Она решительно сунула руки в карманы.

* * *

Ксавье больше не мог ждать и пришел к Аксель в тот же день после обеда. Первое, что он сделал, обнаружив ее в архивной комнате, где она работала среди разбросанных бумаг, это обнял и молча прижал к себе.

— Я много думала о тебе, — сказала она через мгновение. — Там порой бывало трудно…

Она не стала ничего рассказывать, не имея ни малейшего желания говорить о похоронах, о боли всей семьи.

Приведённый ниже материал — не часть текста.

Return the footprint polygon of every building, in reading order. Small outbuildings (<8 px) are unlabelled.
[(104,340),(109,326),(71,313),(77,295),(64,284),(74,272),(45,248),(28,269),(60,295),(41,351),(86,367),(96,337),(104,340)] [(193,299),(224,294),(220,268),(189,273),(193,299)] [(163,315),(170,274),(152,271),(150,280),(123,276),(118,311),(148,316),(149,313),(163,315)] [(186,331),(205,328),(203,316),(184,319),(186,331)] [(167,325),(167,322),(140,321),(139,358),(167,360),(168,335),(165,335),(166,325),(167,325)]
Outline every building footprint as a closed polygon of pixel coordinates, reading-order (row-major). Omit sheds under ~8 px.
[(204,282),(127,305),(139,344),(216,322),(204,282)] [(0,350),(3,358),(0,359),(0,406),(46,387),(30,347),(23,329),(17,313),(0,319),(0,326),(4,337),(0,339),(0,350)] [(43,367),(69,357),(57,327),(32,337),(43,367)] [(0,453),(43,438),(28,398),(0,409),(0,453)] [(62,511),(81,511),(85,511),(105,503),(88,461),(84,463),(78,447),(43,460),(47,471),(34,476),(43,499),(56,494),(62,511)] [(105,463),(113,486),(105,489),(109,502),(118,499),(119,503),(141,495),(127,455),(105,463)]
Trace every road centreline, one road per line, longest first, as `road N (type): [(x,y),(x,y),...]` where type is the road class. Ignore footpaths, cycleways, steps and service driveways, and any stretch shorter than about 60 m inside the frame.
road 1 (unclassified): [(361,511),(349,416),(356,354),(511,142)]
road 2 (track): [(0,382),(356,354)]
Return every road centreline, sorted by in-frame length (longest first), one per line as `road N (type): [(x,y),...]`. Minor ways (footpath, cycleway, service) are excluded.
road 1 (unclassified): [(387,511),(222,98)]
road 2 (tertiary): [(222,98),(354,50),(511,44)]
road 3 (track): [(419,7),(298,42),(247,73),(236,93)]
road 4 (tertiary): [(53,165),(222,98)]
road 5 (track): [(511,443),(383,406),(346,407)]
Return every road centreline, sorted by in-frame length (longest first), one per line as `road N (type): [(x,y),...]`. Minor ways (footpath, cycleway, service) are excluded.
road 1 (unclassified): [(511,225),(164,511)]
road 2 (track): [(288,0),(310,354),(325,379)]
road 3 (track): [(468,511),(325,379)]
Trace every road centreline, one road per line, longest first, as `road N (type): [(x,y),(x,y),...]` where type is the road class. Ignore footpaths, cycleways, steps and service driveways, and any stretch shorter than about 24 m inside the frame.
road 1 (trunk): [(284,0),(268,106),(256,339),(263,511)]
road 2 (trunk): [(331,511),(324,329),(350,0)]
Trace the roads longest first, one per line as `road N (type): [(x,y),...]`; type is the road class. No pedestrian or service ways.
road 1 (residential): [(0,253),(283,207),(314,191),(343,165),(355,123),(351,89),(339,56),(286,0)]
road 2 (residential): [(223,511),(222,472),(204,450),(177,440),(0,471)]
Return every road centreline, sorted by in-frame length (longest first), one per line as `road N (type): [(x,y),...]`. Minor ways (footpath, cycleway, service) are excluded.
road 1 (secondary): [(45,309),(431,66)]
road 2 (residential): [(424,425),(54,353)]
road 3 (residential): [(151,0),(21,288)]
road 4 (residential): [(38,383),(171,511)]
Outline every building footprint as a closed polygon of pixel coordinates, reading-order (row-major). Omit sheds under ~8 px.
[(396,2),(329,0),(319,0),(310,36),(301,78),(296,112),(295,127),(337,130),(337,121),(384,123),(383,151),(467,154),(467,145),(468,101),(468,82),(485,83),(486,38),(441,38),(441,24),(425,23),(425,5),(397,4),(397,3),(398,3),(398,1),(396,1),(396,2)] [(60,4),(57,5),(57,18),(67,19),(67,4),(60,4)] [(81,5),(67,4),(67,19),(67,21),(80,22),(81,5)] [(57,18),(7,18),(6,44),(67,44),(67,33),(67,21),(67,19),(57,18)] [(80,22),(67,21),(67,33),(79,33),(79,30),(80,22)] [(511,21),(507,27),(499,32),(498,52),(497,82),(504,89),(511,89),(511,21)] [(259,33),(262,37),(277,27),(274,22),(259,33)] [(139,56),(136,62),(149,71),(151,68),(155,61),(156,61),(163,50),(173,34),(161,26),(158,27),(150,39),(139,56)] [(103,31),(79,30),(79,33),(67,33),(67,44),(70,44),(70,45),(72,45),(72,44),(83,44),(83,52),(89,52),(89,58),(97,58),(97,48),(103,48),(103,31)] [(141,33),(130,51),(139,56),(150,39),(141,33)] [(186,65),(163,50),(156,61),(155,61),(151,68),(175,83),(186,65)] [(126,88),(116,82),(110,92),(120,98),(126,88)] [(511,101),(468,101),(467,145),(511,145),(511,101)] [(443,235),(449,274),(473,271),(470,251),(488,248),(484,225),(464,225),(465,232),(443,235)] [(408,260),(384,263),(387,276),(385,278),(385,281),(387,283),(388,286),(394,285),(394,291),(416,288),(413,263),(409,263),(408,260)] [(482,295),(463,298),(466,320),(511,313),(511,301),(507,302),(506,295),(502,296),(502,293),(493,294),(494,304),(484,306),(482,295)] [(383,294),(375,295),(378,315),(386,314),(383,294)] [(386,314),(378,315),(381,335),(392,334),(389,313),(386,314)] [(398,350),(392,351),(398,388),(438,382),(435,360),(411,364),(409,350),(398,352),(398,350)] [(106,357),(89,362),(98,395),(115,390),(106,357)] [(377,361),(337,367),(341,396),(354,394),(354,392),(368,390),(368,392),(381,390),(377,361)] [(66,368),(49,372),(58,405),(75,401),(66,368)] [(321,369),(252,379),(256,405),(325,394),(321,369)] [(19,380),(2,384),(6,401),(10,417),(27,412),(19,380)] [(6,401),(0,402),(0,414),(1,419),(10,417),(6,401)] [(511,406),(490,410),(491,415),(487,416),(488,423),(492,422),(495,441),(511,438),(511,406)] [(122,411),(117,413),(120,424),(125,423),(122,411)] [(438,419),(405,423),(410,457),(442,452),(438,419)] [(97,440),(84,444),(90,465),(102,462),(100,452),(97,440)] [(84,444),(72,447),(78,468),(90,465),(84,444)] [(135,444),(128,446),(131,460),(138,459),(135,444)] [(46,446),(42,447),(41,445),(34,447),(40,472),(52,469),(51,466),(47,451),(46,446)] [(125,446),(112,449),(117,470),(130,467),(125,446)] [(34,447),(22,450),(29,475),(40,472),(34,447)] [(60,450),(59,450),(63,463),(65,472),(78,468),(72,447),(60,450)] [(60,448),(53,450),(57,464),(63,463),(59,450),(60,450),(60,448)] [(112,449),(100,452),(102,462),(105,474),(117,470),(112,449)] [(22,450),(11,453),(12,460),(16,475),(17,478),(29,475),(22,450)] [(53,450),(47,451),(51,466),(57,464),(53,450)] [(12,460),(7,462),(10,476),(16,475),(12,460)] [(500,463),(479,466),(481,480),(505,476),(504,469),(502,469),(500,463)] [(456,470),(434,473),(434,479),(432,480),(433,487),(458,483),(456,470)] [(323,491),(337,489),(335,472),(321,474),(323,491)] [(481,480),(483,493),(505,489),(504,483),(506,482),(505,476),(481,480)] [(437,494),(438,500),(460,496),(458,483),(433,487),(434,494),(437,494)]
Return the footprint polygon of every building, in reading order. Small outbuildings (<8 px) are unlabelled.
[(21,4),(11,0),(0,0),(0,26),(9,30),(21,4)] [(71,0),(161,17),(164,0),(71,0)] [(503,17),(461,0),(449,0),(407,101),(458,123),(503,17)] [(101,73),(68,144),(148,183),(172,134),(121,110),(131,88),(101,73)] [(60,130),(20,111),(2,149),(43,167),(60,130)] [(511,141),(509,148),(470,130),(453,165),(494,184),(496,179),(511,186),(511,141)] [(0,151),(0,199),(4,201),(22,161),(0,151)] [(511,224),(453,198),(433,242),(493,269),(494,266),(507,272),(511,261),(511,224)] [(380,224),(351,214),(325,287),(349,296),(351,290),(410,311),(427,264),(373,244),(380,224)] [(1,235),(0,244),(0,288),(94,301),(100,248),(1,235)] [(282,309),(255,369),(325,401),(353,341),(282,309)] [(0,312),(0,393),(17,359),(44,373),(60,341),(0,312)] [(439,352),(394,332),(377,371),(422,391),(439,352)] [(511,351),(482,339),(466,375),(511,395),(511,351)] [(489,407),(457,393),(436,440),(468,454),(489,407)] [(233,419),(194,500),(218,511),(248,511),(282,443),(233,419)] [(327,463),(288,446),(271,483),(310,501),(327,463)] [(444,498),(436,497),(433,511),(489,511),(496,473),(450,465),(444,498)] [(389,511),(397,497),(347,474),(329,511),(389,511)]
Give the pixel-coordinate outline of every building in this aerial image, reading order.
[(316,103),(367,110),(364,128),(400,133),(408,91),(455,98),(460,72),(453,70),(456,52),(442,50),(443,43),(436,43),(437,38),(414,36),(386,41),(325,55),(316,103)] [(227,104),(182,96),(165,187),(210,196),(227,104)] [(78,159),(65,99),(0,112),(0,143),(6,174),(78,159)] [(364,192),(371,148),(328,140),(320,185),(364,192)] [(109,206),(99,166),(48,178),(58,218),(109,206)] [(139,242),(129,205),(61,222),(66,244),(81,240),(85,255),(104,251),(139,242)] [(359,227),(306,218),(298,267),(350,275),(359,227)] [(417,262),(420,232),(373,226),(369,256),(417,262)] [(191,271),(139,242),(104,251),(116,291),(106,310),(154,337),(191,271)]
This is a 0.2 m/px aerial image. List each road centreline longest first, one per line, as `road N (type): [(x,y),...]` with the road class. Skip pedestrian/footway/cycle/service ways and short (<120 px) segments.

— Мне нужны бумаги Бена, чтобы понять, какие выбросить, а какие сохранить. Я только что была у него в спальне. Я никогда не заходила туда, он допускал к себе исключительно госпожу Маршан. Он не хотел, чтобы его видели иначе как полностью одетым и сидящим в кресле.

Она умолкла, вспомнив о коляске с широкими шинами, созданной специально, чтобы передвигаться по песчаным аллеям тренировочного центра, которая, наверное, до сих пор стоит в помещении для седел, там, где обычно находилась, когда Бен был в Англии. Надо попросить Констана, чтобы ее убрали.

— Короче говоря, — снова заговорила она, — в его спальне оказался конверт, привлекший мое внимание. Он был прилеплен скотчем к зеркалу, и на нем было указано мое имя. А внутри — адрес нотариуса в Париже. И больше ничего, ни одного слова, ни единого… Наверное, он был прав, я и так достаточно плакала.